A visibilidade e a cronicidade desta doença, afetam a autoimagem e a autoestima e contribuem para o estigma e a discriminação, interferindo nas atividades diárias, nas relações sociais e interpessoais, podendo conduzir a quadros de disfunção emocional, depressão e até suicídio.
Em 2016, a nível nacional, foi desenvolvido o estudo PeSsOa (amostra = 564 doentes) com o objetivo de caracterizar o impacto socioeconómico e na qualidade de vida e de obter dados que permitam estimar a carga da psoríase em Portugal através da aplicação de um questionário junto de uma amostra de doentes com psoríase.5 O diagnóstico foi avaliado através do auto-reporte do doente.5
Mais de metade dos doentes referiram sintomas diariamente (56,2%). Os resultados mostram maior impacto na dimensão “ansiedade/depressão”.5
Na avaliação da qualidade de vida através da escala específica para doenças dermatológicas, mais de um quarto dos doentes considera que a psoríase tem um impacto grave ou extremamente grave.5
Relativamente à acessibilidade, 25% dos inquiridos, considerou dificuldades no acesso às consultas, sendo a principal causa apresentada “Recursos limitados dos Serviços de Saúde/ Falta de especialistas/ Dificuldade de marcação da consulta.” Os resultados demonstraram um predomínio do seguimento destes doentes em contexto de cuidados de saúde privados.5
Do ponto de vista do impacto económico, o estudo evidenciou encargos mensais individuais significativos (superiores a 30€) para aquisição da terapêutica, consultas e viagens. Os custos da psoríase são importantes para os pacientes, mas também para os sistemas de saúde.5
Um dos estudos mais recentes que avalia o impacto desta doença na qualidade de vida, foi o World Psoriasis Happiness Report em 2018, com um total de mais de 230 000 participantes.11
No final do ranking da felicidade, aparecem países como Austrália, Reino Unido e China.11 Mais de metade das pessoas com psoríase auto-relatada na China vivem com níveis de felicidade relatados entre 0-4, como comparação, apenas 16%-19% dos Mexicanos e Colombianos relatam esses níveis de felicidade.11
Mais recentemente, em 2016, a Organização Mundial de Saúde publicou o WHO Global Report on Psoriasis que evidencia a relevância da psoríase na saúde pública, enfatiza a necessidade de intensificar a investigação e tem como objetivo capacitar os decisores políticos para melhorar a saúde e inclusão social das pessoas afetadas.12
Conclusão
Nos dados de prevalência apresentados neste trabalho e disponíveis, observam-se diferentes metodologias, diferenças na definição de prevalência (prevalência pontual, prevalência cumulativa, prevalência do período), na definição de caso (auto-relatada, diagnosticada pelo médico), nas idades das populações estudadas (apenas crianças, apenas adultos, qualquer faixa etária) e nas técnicas de amostragem (questionários, exame clínico, combinação de exame clínico e questionário, dados do registo clínico).

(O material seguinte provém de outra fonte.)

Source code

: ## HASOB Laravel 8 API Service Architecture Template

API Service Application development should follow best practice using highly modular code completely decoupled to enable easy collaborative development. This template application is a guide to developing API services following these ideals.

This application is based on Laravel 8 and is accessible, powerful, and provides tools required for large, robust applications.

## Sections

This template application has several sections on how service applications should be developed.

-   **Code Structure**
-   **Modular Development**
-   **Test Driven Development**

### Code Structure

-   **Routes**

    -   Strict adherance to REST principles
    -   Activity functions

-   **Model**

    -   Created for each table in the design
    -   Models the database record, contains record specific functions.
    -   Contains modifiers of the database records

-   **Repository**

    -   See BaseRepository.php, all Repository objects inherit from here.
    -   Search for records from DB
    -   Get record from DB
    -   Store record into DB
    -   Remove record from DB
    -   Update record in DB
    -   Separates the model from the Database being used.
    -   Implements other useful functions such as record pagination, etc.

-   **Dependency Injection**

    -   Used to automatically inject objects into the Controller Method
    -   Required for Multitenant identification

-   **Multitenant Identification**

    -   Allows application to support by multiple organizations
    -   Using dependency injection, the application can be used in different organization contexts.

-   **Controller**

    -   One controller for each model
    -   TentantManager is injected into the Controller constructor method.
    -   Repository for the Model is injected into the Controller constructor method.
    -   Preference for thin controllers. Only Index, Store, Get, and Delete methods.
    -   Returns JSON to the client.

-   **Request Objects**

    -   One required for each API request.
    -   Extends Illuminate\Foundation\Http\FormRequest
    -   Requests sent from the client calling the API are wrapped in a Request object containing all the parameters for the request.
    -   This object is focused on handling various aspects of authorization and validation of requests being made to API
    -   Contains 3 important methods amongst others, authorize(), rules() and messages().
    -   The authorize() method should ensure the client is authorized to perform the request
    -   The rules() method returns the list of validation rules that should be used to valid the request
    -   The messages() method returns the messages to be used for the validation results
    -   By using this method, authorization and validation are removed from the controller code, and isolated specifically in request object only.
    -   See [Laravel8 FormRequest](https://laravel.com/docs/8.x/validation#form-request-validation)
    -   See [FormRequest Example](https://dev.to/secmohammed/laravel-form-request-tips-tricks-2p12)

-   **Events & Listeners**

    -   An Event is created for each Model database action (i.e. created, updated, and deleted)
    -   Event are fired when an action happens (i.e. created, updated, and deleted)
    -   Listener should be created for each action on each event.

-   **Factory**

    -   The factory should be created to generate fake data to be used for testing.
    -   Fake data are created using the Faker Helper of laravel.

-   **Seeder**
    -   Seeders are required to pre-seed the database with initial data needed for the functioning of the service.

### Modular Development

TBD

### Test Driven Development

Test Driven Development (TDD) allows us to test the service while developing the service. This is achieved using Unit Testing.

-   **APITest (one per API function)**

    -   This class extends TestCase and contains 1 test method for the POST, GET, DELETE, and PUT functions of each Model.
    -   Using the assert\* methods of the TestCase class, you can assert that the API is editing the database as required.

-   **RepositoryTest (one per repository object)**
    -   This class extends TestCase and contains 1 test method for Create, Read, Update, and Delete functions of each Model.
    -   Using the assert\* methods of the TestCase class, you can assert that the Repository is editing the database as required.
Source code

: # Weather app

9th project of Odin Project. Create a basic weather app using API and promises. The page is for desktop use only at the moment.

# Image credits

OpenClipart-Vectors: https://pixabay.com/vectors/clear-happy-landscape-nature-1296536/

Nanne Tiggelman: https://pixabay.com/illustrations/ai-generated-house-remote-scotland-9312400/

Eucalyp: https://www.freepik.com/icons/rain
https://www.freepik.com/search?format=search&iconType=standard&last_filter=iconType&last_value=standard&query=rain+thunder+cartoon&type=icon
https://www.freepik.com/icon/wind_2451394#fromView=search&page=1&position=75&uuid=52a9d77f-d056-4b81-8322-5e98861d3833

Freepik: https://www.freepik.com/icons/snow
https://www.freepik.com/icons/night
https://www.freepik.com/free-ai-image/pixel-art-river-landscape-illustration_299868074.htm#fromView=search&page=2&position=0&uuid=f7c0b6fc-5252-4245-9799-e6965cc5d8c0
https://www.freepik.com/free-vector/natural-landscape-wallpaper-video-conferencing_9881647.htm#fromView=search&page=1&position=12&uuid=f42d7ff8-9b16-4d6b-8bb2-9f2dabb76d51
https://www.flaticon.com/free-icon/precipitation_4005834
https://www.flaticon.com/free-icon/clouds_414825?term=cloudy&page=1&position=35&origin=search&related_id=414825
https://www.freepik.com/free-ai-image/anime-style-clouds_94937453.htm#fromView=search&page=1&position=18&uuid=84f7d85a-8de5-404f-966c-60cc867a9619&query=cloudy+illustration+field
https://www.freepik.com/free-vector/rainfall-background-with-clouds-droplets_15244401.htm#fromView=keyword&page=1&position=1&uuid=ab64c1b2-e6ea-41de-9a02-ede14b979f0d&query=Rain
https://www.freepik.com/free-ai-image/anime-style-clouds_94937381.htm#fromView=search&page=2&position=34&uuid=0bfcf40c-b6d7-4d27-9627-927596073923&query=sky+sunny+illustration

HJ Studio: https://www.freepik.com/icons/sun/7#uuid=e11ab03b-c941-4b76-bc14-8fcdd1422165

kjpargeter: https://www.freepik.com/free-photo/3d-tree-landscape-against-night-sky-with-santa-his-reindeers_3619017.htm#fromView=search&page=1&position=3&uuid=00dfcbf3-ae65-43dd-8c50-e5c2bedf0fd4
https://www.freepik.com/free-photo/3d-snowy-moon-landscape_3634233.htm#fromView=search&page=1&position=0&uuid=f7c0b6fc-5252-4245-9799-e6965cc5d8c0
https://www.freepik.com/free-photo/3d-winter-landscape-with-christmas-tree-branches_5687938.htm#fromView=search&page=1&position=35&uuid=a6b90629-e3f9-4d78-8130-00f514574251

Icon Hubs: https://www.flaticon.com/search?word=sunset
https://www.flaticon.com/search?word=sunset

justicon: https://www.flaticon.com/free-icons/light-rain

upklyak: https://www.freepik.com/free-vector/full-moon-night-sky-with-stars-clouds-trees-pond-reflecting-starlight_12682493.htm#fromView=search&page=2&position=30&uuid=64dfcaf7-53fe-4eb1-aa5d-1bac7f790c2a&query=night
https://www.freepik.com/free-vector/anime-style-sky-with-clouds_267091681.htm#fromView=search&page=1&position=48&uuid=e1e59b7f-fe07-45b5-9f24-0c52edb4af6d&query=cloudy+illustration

Estes dados contemplam somente 20 países, o que significa que existem extensas áreas geográficas, em que se desconhece por completo a epidemiologia desta doença. Entre os países estudados verifica-se uma diminuta proporção de estudos realizada em países em desenvolvimento, contribuindo para uma maior desigualdade nos resultados publicados acerca da incidência e da prevalência.3,4,12
Evidencia-se que para comparar a incidência e a prevalência da psoríase entre os diversos países e mesmo entre regiões é necessário que os dados sejam obtidos da mesma forma.
A qualidade dos dados epidemiológicos obtidos é essencial para compreender melhor o tamanho e a distribuição do problema, para a gestão desta doença crónica e para o adequado planeamento dos cuidados de saúde.
O médico de família como médico de proximidade e na maioria dos utentes o primeiro contacto com os cuidados de saúde, tem um papel fundamental na identificação destes doentes, de forma que os cuidados prestados sejam individualizados, continuados e com menor impacto pessoal, familiar e social na vida destes doentes.